▸ **Assignment**
In the forum thread on cooking a whole chicken, write out the stretch from "## jennyema (Nov" through "dont like it.", changing "fennel" to "garlic".

# ISO help/advice cooking a whole chicken



## Jenny N (Nov 8, 2011)

I am a newly wed and i am still learning really how to cook (even though im 30 lol) but i am baking a whole chicken for the first time tomorrow for dinner.   Does anyone have seguestions on how to cook it? i am looking for something simple to start with, like a basic Recipe would be great.  Thanks in advance


----------



## jennyema (Nov 8, 2011)

This is a simple and excellent recipe

Perfect Roast Chicken Recipe : Ina Garten : Food Network

I'd suggest using a slightly smaller chicken.

Skip the fennel if you dont like it.

You can use any herbs in the cavity.  I use parsley a lot.


----------



## Jenny N (Nov 8, 2011)

Thank you


----------



## CharlieD (Nov 8, 2011)

Depending on the chicken you have you might or may not want to add some fat. i.e. some butter or some mayo. Just rub it all over. Use the seasoning you like sprinkle all over the bird, put it on a oven rack or a bking sheet cover with foil, 400 deg for an hour, take the foil of for the last 15 minutes. Doesn't get any easier.


----------



## ChefJune (Nov 8, 2011)

▸ **The data**

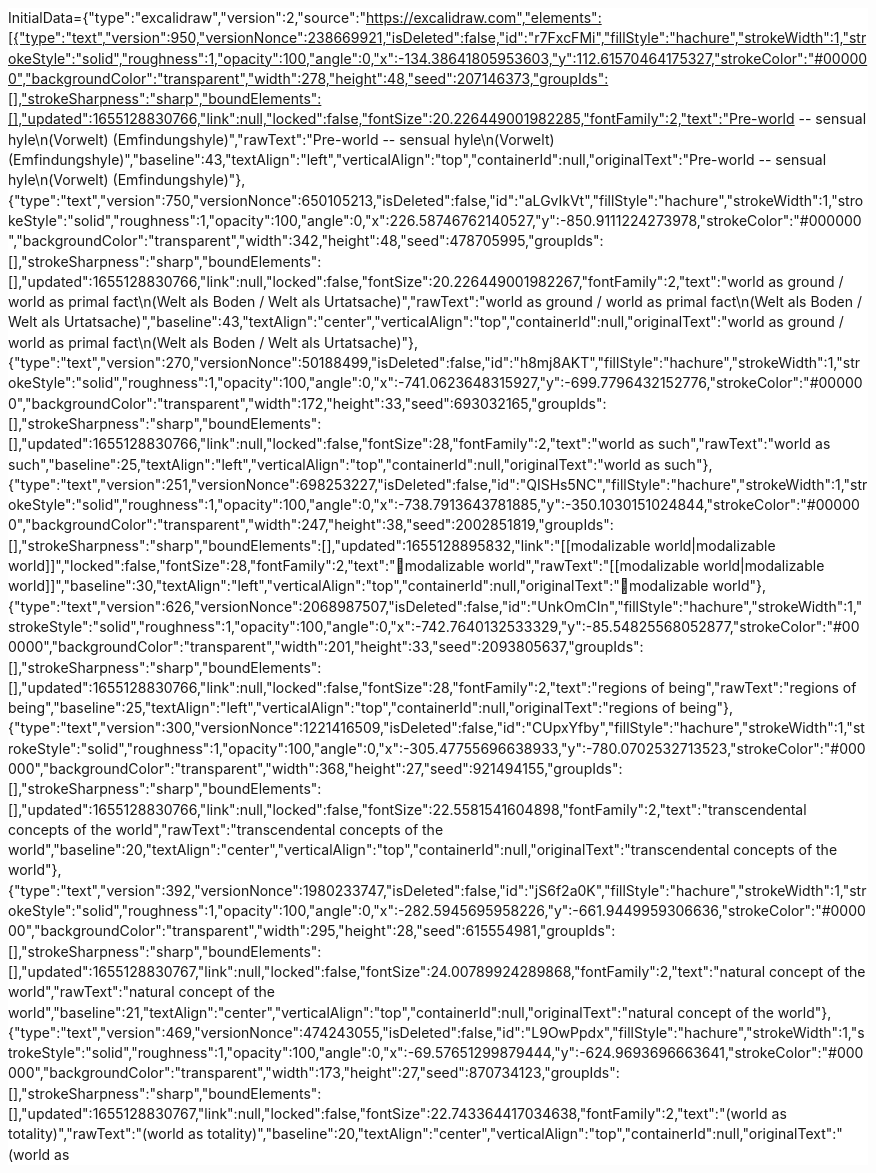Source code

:InitialData={"type":"excalidraw","version":2,"source":"https://excalidraw.com","elements":[{"type":"text","version":950,"versionNonce":238669921,"isDeleted":false,"id":"r7FxcFMi","fillStyle":"hachure","strokeWidth":1,"strokeStyle":"solid","roughness":1,"opacity":100,"angle":0,"x":-134.38641805953603,"y":112.61570464175327,"strokeColor":"#000000","backgroundColor":"transparent","width":278,"height":48,"seed":207146373,"groupIds":[],"strokeSharpness":"sharp","boundElements":[],"updated":1655128830766,"link":null,"locked":false,"fontSize":20.226449001982285,"fontFamily":2,"text":"Pre-world -- sensual hyle\n(Vorwelt)       (Emfindungshyle)","rawText":"Pre-world -- sensual hyle\n(Vorwelt)       (Emfindungshyle)","baseline":43,"textAlign":"left","verticalAlign":"top","containerId":null,"originalText":"Pre-world -- sensual hyle\n(Vorwelt)       (Emfindungshyle)"},{"type":"text","version":750,"versionNonce":650105213,"isDeleted":false,"id":"aLGvIkVt","fillStyle":"hachure","strokeWidth":1,"strokeStyle":"solid","roughness":1,"opacity":100,"angle":0,"x":226.58746762140527,"y":-850.9111224273978,"strokeColor":"#000000","backgroundColor":"transparent","width":342,"height":48,"seed":478705995,"groupIds":[],"strokeSharpness":"sharp","boundElements":[],"updated":1655128830766,"link":null,"locked":false,"fontSize":20.226449001982267,"fontFamily":2,"text":"world as ground / world as primal fact\n(Welt als Boden / Welt als Urtatsache)","rawText":"world as ground / world as primal fact\n(Welt als Boden / Welt als Urtatsache)","baseline":43,"textAlign":"center","verticalAlign":"top","containerId":null,"originalText":"world as ground / world as primal fact\n(Welt als Boden / Welt als Urtatsache)"},{"type":"text","version":270,"versionNonce":50188499,"isDeleted":false,"id":"h8mj8AKT","fillStyle":"hachure","strokeWidth":1,"strokeStyle":"solid","roughness":1,"opacity":100,"angle":0,"x":-741.0623648315927,"y":-699.7796432152776,"strokeColor":"#000000","backgroundColor":"transparent","width":172,"height":33,"seed":693032165,"groupIds":[],"strokeSharpness":"sharp","boundElements":[],"updated":1655128830766,"link":null,"locked":false,"fontSize":28,"fontFamily":2,"text":"world as such","rawText":"world as such","baseline":25,"textAlign":"left","verticalAlign":"top","containerId":null,"originalText":"world as such"},{"type":"text","version":251,"versionNonce":698253227,"isDeleted":false,"id":"QISHs5NC","fillStyle":"hachure","strokeWidth":1,"strokeStyle":"solid","roughness":1,"opacity":100,"angle":0,"x":-738.7913643781885,"y":-350.1030151024844,"strokeColor":"#000000","backgroundColor":"transparent","width":247,"height":38,"seed":2002851819,"groupIds":[],"strokeSharpness":"sharp","boundElements":[],"updated":1655128895832,"link":"[[modalizable world|modalizable world]]","locked":false,"fontSize":28,"fontFamily":2,"text":"📍modalizable world","rawText":"[[modalizable world|modalizable world]]","baseline":30,"textAlign":"left","verticalAlign":"top","containerId":null,"originalText":"📍modalizable world"},{"type":"text","version":626,"versionNonce":2068987507,"isDeleted":false,"id":"UnkOmCIn","fillStyle":"hachure","strokeWidth":1,"strokeStyle":"solid","roughness":1,"opacity":100,"angle":0,"x":-742.7640132533329,"y":-85.54825568052877,"strokeColor":"#000000","backgroundColor":"transparent","width":201,"height":33,"seed":2093805637,"groupIds":[],"strokeSharpness":"sharp","boundElements":[],"updated":1655128830766,"link":null,"locked":false,"fontSize":28,"fontFamily":2,"text":"regions of being","rawText":"regions of being","baseline":25,"textAlign":"left","verticalAlign":"top","containerId":null,"originalText":"regions of being"},{"type":"text","version":300,"versionNonce":1221416509,"isDeleted":false,"id":"CUpxYfby","fillStyle":"hachure","strokeWidth":1,"strokeStyle":"solid","roughness":1,"opacity":100,"angle":0,"x":-305.47755696638933,"y":-780.0702532713523,"strokeColor":"#000000","backgroundColor":"transparent","width":368,"height":27,"seed":921494155,"groupIds":[],"strokeSharpness":"sharp","boundElements":[],"updated":1655128830766,"link":null,"locked":false,"fontSize":22.5581541604898,"fontFamily":2,"text":"transcendental concepts of the world","rawText":"transcendental concepts of the world","baseline":20,"textAlign":"center","verticalAlign":"top","containerId":null,"originalText":"transcendental concepts of the world"},{"type":"text","version":392,"versionNonce":1980233747,"isDeleted":false,"id":"jS6f2a0K","fillStyle":"hachure","strokeWidth":1,"strokeStyle":"solid","roughness":1,"opacity":100,"angle":0,"x":-282.5945695958226,"y":-661.9449959306636,"strokeColor":"#000000","backgroundColor":"transparent","width":295,"height":28,"seed":615554981,"groupIds":[],"strokeSharpness":"sharp","boundElements":[],"updated":1655128830767,"link":null,"locked":false,"fontSize":24.00789924289868,"fontFamily":2,"text":"natural concept of the world","rawText":"natural concept of the world","baseline":21,"textAlign":"center","verticalAlign":"top","containerId":null,"originalText":"natural concept of the world"},{"type":"text","version":469,"versionNonce":474243055,"isDeleted":false,"id":"L9OwPpdx","fillStyle":"hachure","strokeWidth":1,"strokeStyle":"solid","roughness":1,"opacity":100,"angle":0,"x":-69.57651299879444,"y":-624.9693696663641,"strokeColor":"#000000","backgroundColor":"transparent","width":173,"height":27,"seed":870734123,"groupIds":[],"strokeSharpness":"sharp","boundElements":[],"updated":1655128830767,"link":null,"locked":false,"fontSize":22.743364417034638,"fontFamily":2,"text":"(world as totality)","rawText":"(world as totality)","baseline":20,"textAlign":"center","verticalAlign":"top","containerId":null,"originalText":"(world as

▸ **Exercise answer**
## jennyema (Nov 8, 2011)

This is a simple and excellent recipe

Perfect Roast Chicken Recipe : Ina Garten : Food Network

I'd suggest using a slightly smaller chicken.

Skip the garlic if you dont like it.